# Excerpt to read

^^^^^^^^^^^^^^^^

Have you tried NixOS? I recommend that over guix.

[-] areyouevenreal@lemm.ee 3 points 11 months ago

I was told it's very difficult and has bad documentation. Funnily enough that's exactly the experience I have had with guix.

[-] UFODivebomb@programming.dev 6 points 11 months ago

Compared to guix NixOS is significantly ahead. "difficult" is to each their own. For me, NixOS is the easiest to do certain things. But those things are what i use a computer for and might not match what you do.

As for docs - nothing beats Arch :)

[-] areyouevenreal@lemm.ee 2 points 11 months ago

I think I tried NixOS briefly a while ago. I might have a go eventually or install it in a VM to check it out.

[-] UFODivebomb@programming.dev 2 points 11 months ago

Definitely start with a vm. If you run into troubles let me know. I have a YouTube channel where i post nix content regularly.

That said the docs are not as good as Arch. The best way is to read the nixpkgs source. Which is a very high barrier to entry. Otoh, only one repo is required to completely see everything.

^^^^^^^^^^^^^^^^

# Tasks to carry out
- a) In the NixOS discussion, which distribution does UFODivebomb say has unbeatable documentation?
- b) In the NixOS discussion, substitute "laptop" for "computer" and write out the passage between "[-] UFODivebomb@programming.dev 6" and "beats Arch :)", inclusive.
- c) Continue the discussion of NixOS and guix from the point where it stops.

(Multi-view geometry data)
^^^^^^^^^^^^^^^^

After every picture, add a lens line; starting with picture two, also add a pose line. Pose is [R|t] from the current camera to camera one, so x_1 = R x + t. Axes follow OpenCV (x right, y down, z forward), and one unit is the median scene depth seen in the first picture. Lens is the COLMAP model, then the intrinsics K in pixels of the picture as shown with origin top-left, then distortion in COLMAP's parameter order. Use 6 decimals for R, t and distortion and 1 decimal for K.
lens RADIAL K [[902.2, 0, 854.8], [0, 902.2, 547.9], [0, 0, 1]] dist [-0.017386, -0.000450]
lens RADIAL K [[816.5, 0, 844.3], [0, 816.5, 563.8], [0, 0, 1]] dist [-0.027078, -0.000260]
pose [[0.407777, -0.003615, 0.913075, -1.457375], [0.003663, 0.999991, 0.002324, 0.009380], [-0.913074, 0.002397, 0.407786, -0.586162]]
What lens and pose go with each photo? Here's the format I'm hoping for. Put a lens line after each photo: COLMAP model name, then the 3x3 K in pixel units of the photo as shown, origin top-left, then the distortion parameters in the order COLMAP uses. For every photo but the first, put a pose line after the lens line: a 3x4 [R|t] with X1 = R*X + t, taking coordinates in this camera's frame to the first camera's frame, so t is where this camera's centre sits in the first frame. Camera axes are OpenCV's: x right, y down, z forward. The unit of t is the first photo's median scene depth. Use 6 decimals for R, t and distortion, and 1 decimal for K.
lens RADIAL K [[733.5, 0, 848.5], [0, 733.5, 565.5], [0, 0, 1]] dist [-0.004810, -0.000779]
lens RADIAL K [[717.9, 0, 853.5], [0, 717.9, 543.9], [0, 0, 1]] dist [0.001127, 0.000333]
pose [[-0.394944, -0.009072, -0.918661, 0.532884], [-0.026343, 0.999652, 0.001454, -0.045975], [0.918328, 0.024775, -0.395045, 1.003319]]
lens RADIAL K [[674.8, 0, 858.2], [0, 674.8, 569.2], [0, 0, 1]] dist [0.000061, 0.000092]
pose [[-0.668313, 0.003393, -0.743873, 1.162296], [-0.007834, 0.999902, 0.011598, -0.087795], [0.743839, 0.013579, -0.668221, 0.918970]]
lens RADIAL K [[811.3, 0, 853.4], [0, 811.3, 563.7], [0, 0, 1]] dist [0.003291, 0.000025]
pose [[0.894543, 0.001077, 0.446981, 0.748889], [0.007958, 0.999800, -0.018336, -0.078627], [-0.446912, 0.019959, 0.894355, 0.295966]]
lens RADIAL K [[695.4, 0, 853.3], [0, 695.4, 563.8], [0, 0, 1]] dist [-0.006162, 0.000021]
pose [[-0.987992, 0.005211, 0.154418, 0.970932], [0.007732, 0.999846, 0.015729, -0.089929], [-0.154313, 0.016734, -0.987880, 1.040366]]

^^^^^^^^^^^^^^^^

# Task results
- a) Arch

- b)
[-] UFODivebomb@programming.dev 6 points 11 months ago

Compared to guix NixOS is significantly ahead. "difficult" is to each their own. For me, NixOS is the easiest to do certain things. But those things are what i use a laptop for and might not match what you do.

As for docs - nothing beats Arch :)

- c)
https://youtu.be/pKVf9x29djs

[-] onlinepersona@programming.dev 1 points 11 months ago

It has terrible documentation, no doubt about it. However, depending on your setup requirements, the installation procedure can be quite acceptable. It should finally have a graphical installer.

If you're not doing anything complicated like programming, hosting your own services, or planning on using rare software that you yourself have to package, it can be a very low maintenance OS.

My single biggest tip: before installing something, check if it has an "option"

For example, if you want to use KDE as your desktop environment, you need the services.xserver.desktopManager.plasma5.enable option. Use the option search. It's often easier than listing the individual packages manually and writing their configuration manually.

The reason for this is that nixos doesn't have "meta" packages. Those are packages that just contain other packages. Most package only has the absolute minimum it needs to be built - not run. The KDE desktop environment requires many packages to run.

Additionally, package configuration normally happens outside of the package in a declarative manner. You don't write /etc/network.d/111_startup.sh. That's either in an option environment.etc"network.d/111_startup.sh" or (making this up) networking.startupScripts which puts a value in to environment.etc"network.d/{script.name}.


Do no be afraid to ask for help. The nix community is aware of the documentation disaster it has on its hands.

Yes, the nix foundation is slow and doesn't have its own wiki - no idea why.

[-] areyouevenreal@lemm.ee 3 points 11 months ago* (last edited 11 months ago)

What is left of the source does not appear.